That very afternoon orders were given to the head-keeper to send the traqueurs into the forest on the following day, and on their return, they announced that not only traces of wild boar had been met with, but one had actually been seen. Great were the preparations and cleaning of rifles and couteaux-de-châsse when this intelligence was received; but, in spite of his assumed composure, Adolphe’s ardour seemed considerably to diminish, and the conversation that evening over the fire was not calculated to inspire him with fresh courage.

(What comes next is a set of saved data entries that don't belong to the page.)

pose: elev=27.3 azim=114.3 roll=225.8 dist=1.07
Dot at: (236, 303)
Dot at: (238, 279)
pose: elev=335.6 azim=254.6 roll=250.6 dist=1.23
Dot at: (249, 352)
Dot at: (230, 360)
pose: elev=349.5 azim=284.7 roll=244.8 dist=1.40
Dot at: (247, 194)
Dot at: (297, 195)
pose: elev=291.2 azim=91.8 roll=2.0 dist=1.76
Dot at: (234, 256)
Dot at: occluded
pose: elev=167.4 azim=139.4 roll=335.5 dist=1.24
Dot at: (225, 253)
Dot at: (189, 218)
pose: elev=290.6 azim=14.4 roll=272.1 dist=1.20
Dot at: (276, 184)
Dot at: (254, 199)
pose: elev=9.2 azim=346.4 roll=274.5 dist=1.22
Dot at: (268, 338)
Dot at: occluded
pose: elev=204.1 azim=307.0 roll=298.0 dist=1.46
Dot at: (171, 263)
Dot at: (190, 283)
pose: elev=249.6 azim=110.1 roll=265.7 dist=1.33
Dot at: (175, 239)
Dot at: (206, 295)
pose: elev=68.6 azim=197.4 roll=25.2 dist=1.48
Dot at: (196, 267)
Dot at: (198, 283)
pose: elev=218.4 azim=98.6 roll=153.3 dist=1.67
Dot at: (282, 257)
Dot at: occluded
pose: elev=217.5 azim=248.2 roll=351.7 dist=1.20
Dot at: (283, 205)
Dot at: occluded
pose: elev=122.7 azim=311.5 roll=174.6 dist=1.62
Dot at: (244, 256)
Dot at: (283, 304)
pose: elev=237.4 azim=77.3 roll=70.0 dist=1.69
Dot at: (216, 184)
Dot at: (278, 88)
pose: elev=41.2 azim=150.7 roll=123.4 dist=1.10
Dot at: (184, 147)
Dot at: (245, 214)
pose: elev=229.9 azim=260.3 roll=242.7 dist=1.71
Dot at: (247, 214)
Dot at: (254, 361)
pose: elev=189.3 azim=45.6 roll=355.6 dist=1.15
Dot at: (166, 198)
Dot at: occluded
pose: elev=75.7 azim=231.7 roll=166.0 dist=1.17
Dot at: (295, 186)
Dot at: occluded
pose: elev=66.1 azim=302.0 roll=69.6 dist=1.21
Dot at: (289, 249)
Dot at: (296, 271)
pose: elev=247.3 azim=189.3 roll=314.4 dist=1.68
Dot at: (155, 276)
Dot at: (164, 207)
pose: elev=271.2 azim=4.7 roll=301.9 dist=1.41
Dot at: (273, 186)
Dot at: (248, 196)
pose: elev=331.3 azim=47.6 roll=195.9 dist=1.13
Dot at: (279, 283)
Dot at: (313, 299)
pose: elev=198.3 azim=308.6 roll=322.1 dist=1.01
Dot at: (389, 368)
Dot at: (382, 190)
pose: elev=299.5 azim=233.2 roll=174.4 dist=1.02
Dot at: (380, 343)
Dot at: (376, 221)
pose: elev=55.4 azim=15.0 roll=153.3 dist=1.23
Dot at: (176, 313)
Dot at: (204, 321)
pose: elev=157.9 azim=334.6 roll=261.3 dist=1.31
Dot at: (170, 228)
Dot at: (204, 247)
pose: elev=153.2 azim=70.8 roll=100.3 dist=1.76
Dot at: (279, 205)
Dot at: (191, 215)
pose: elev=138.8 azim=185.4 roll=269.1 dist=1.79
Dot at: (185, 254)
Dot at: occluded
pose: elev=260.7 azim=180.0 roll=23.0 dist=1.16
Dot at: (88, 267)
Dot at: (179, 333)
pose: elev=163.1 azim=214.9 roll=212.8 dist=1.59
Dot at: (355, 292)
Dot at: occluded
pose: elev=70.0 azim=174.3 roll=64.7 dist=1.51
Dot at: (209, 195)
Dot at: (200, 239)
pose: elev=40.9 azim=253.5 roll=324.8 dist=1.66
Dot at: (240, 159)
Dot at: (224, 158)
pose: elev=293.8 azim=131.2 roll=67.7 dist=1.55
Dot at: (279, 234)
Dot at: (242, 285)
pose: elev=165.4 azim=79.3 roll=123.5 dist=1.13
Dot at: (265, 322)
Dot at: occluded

“How very soon they find the boar!” said he to me. “Tell me how the affair commences.”

“Why these traqueurs are not long in discovering him. They know exactly where to look for one, for they study their habits; the traces of the grisly rascal are seen by them immediately; they mark his favourite paths, the thickets he prefers, the marshy ground in which he delights to wallow, and then as to the times he is likely to be seen, they can tell almost to a minute when he will pass, for the wild boar is very methodical, and an excellent time-piece. The animal, therefore, having been traced, and his retreat carefully ascertained, a day is fixed, and each person having been assigned a separate post, remains watching for his appearance on his way to or from his haunt.”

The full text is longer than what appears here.